#### [Assignment 1]
Do these statements agree with the passage on car design? For each one, answer yes or no and quote the deciding words. (a) A colleague was quoted £1500 in labor to fix a failed windscreen wiper. (b) The text gives buying a smaller car as a solution to the cost of car ownership. (c) The Escort seen parked in the street was a first generation rear wheel drive model.
#### [Assignment 2]
Retype the passage on car design word for word, from "Legendary Member" to "and fuel efficiency.".

As an example for just one of your points, a work colleague scrapped a car because a windscreen wiper failed. The part cost wasn't that bad but she was quoted £1500 labour for the job. You had to take half the car to pieces to get to it. Nuts !

I remember when this would have been of interest to the Top Gear team and they would have dispatched Angel Rippon to investigate the scandal. Car designers are under no pressure to make cars easy to service because consumers don't care.

My own solution to the cost of car ownership is a Car Club. I can take out the right size and shape vehicle when I need it.
 

tyred

Legendary Member
Location
Ireland
I think car design has gone in completely the wrong direction. Technology should have meant smaller, lighter cars with better space efficiency and fuel efficiency.

Instead we've got bigger, heavier cars which take up more roadspace, have more performance than is ever needed in rear world driving which combined with heavier kerbweight means the potential huge increase in fuel economy isn't what it could be with a sensible engine and lighter weight. I wouldn't mind but they're not even much bigger on the inside.

I was thinking about this walking home from work when I stopped to look at an example of the first generation front wheel drive Escort from the early '80s which happened to be parked in the street. It is not one of the cars which will ever win plaudits as a great piece of design and yet it looks surprisingly spacious back and front, easily big enough for 5 normal sized adults. From memory, they had a nice square, practically laid out boot and a feature of most cars of that era - deep windows creating a nice spacious airy feel inside. (Modern cars often feel claustrophobic to me.) A family car doesn't really need to be any bigger than this. Yet it seemed so small compared to the modern cars parked around it.

I suppose the other problem is that people have got bigger - sadly, many of today's teenagers are so fat you'd struggle to fit two of them in the back seat of an original VW Beetle and yet that was part of Dr. Porsche's original design brief - a car big enough for for Mum and Dad and two teenagers. I don't suppose there were many obese teenagers in pre-war Germany so it probably wasn't considered.

Plotted data images:
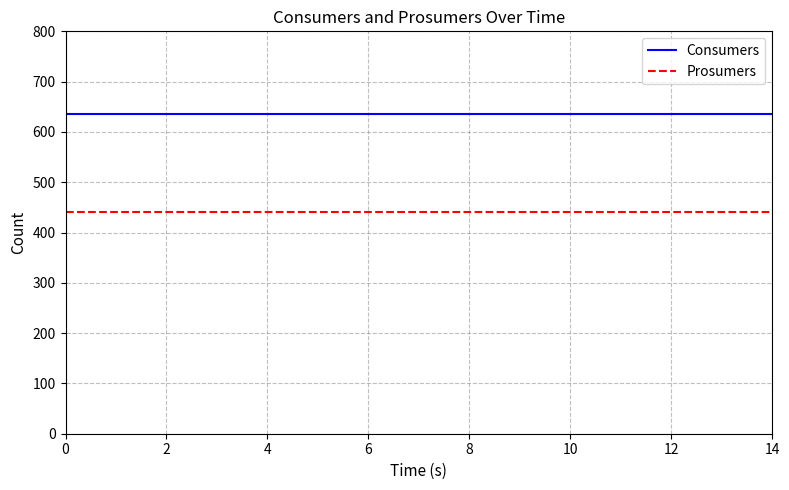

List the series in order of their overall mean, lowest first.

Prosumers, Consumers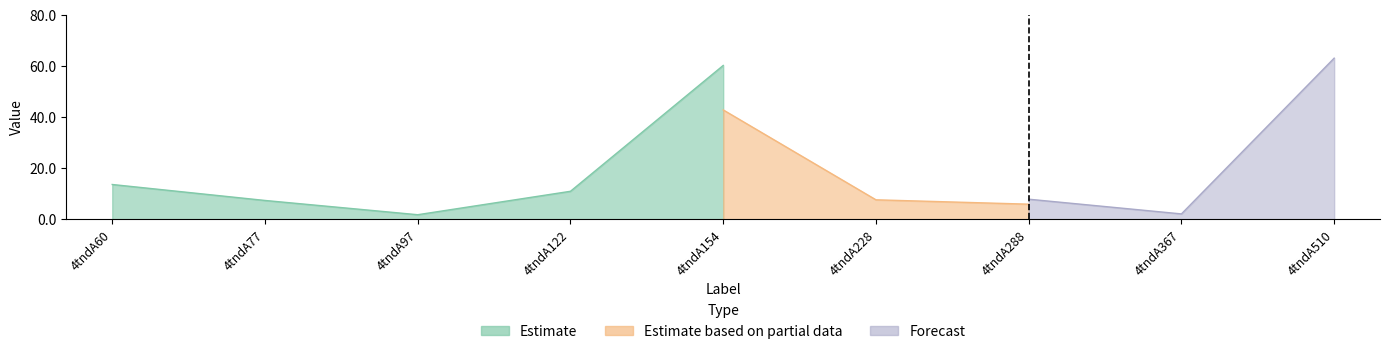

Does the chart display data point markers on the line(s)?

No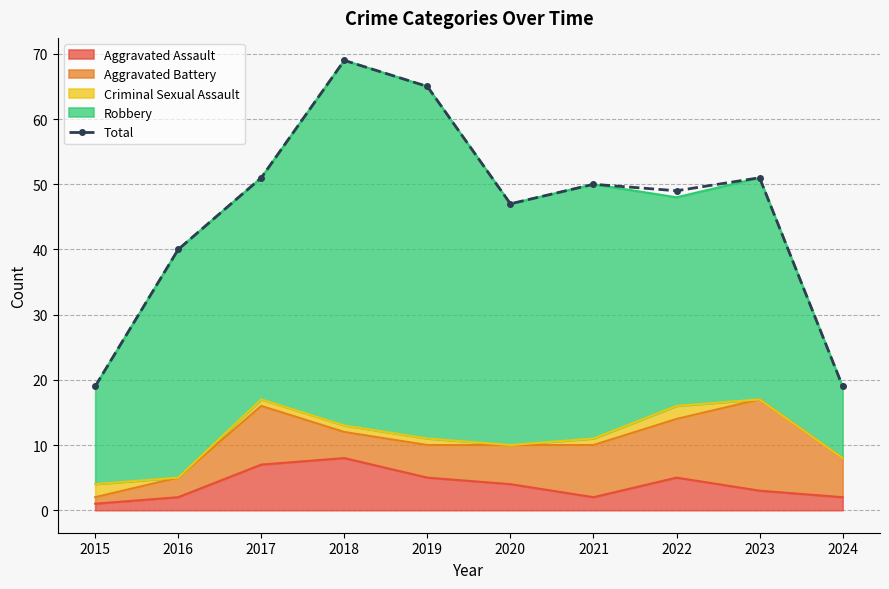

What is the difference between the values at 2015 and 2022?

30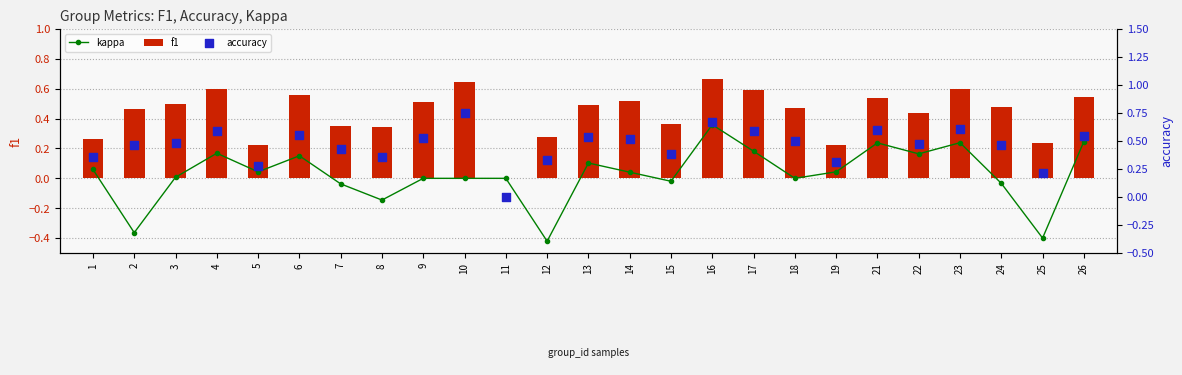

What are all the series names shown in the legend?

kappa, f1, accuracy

#### [Your response 1]
(a) Yes: "she was quoted £1500 labour for the job"
(b) No: "My own solution to the cost of car ownership is a Car Club."
(c) No: "the first generation front wheel drive Escort from the early '80s"

#### [Your response 2]
Legendary Member
Location
Ireland
I think car design has gone in completely the wrong direction. Technology should have meant smaller, lighter cars with better space efficiency and fuel efficiency.